ICMPと同様にパケット配送中に発生したエラーを通知する。

近隣探索 (Neighbor discovery)

IPv6 では IP アドレスから MAC アドレスを取得するために、IPv4 の ARP のような別のプロトコルを定義するのではなく、ICMPv6 の枠組みを用いてアドレス解決を行う。アドレス解決をしたいノードはペイロードに解決したいアドレスを格納して、全ノード宛マルチキャストアドレスに IPv4 の ARP request に相当する Neighbor Solicitation (NS) パケットを送信し、それに答えるべきノードは、Target linklayer address option に自ノードの MAC アドレスを格納した Neighbor Advertisement (NA) を送信してアドレス解決を行う。 RFC 4861 で規定されている。

ルータ広告

ルータ広告自体は ICMP でも定義されている (RFC 1256) が、IPv6 では DHCP などのようなアドレス割当用サーバがなくても、ノードが自力でアドレスを設定する (ステートレスアドレス自動設定 (RFC 4862)) 手段を提供するために、積極的にこのルータ広告が利用されている。 これも広い意味での Neighbor Discovery であり、RFC 4861 で規定されている。

重複アドレス検出

アドレスを手動で設定したり、ステートレスアドレス自動設定でつけた場合は、そのアドレスの一意性を確認できないので、重複アドレス検出 (Duplicate Address Detection; DAD) で、その一意性を確認する。 RFC 4862 Section 5.4 で規定されている

あるノードにアドレスがつけられると、そのアドレスは 'TENTATIVE' という状態になり、アドレスの重複検出を行う。これは target アドレスにその重複検出をするアドレスを入れた、アドレス解決で利用される近隣要請 (Neighbor Solicitation) を送出するものである。 もし、既にそのアドレスを使っているノードがあれば近隣広告 (Neighbor Advertisement; NA) を返すので、アドレスの重複が検出できる。 1 秒以内に NA が返ってこないと、そのアドレスは重複無しと判断され、利用可能アドレスとなる。

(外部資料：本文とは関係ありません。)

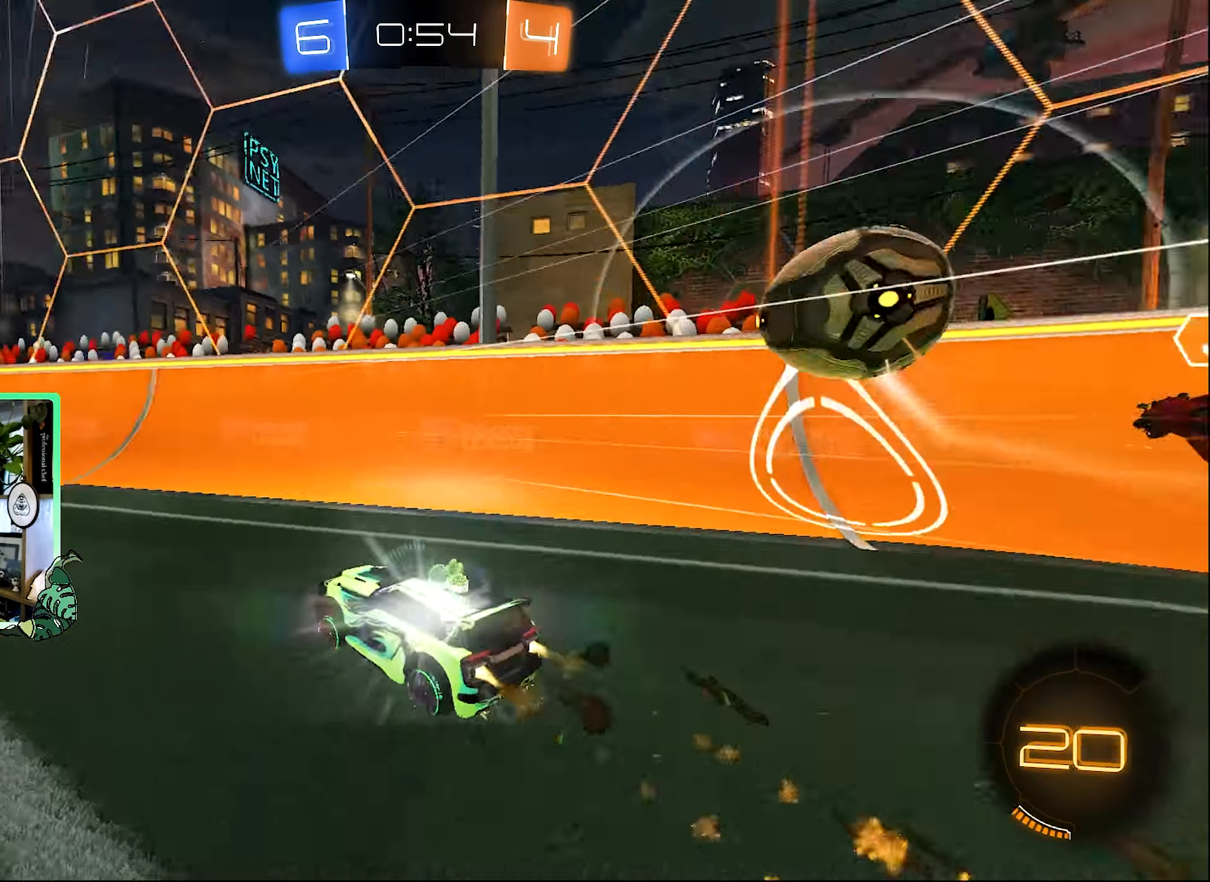
{"buttons": ["R2"], "left_stick": "center", "right_stick": "center", "events": [[34, "Y", "up"], [234, "left_stick", "center"], [434, "B", "up"]]}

パスMTU探索 (Path MTU Discovery)

IPv6のパケット断片化は配送中のルータではなく、送信元のみで行われるので、送信元は配送される全経路で通過できるパケットのサイズ(パスMTU)を知らなければならない。これを行うのがパスMTU探索である。 RFC 1981で規定されている。

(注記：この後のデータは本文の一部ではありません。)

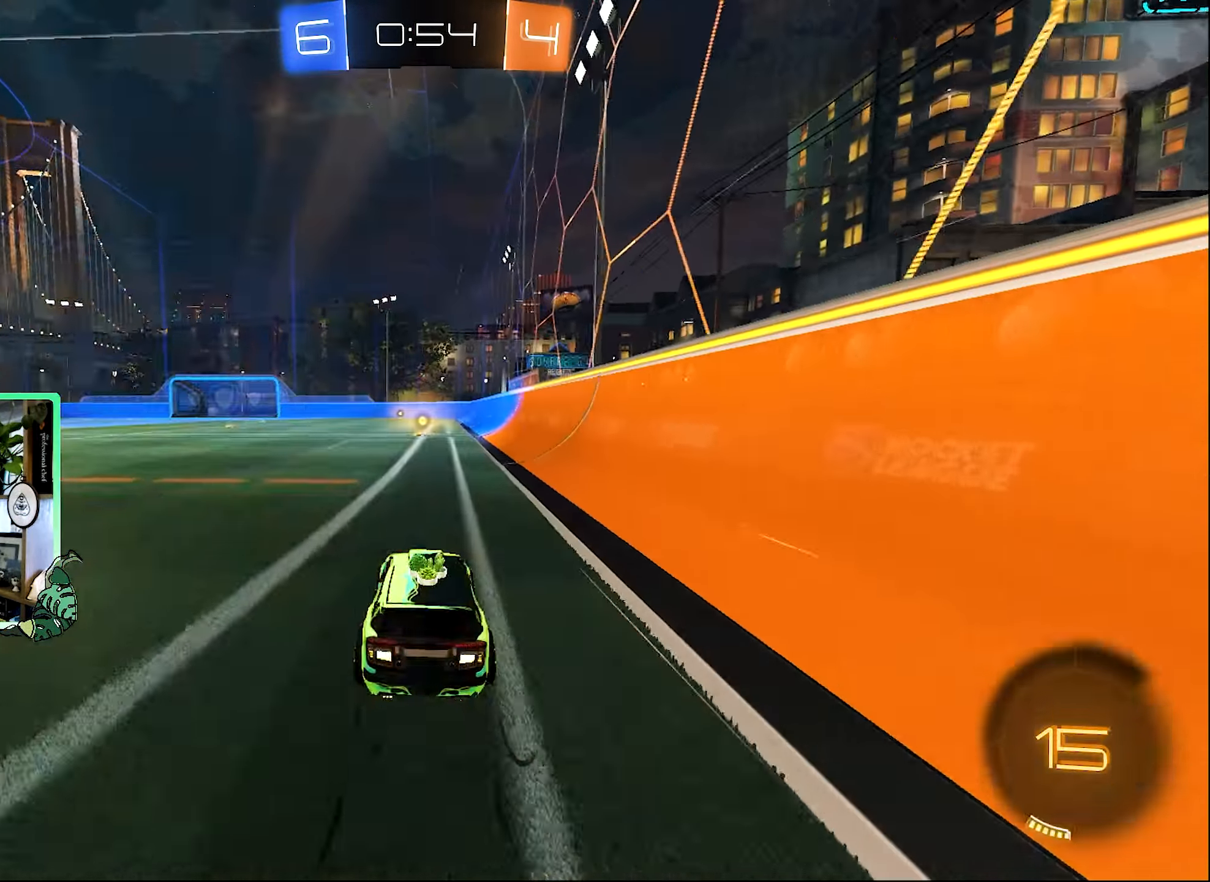
{"buttons": ["R2"], "left_stick": "center", "right_stick": "center", "events": [[67, "Y", "down"], [167, "Y", "up"]]}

あるノードから送信されるパケットは、そのインタフェースのMTU値などなるべく大きな値のMTU値を用いて送信される。途中のルータで転送先のインタフェースのMTU値がそのパケットより小さければ、そのルータは送信元に「パケット過大(Packet too big)」エラーを返す。このとき送信可能なMTU値も返されるので、送信元はその値でパケットをフラグメントして再び送信する。これを繰り返すことで、送信元は送信先まで到達可能なMTU値(パスMTU)を知ることができ、以降は始めからその値でフラグメントして送信することができるようになる。

ノード情報問い合わせ

IPv6ノードに対して、直接そのノードのノード名、アドレスなどを問い合わせをするプロトコルである。 RFC 4620 では、ノード名(FQDN)、IPv6アドレス、IPv4アドレスの問い合わせプロトコルについて規定している。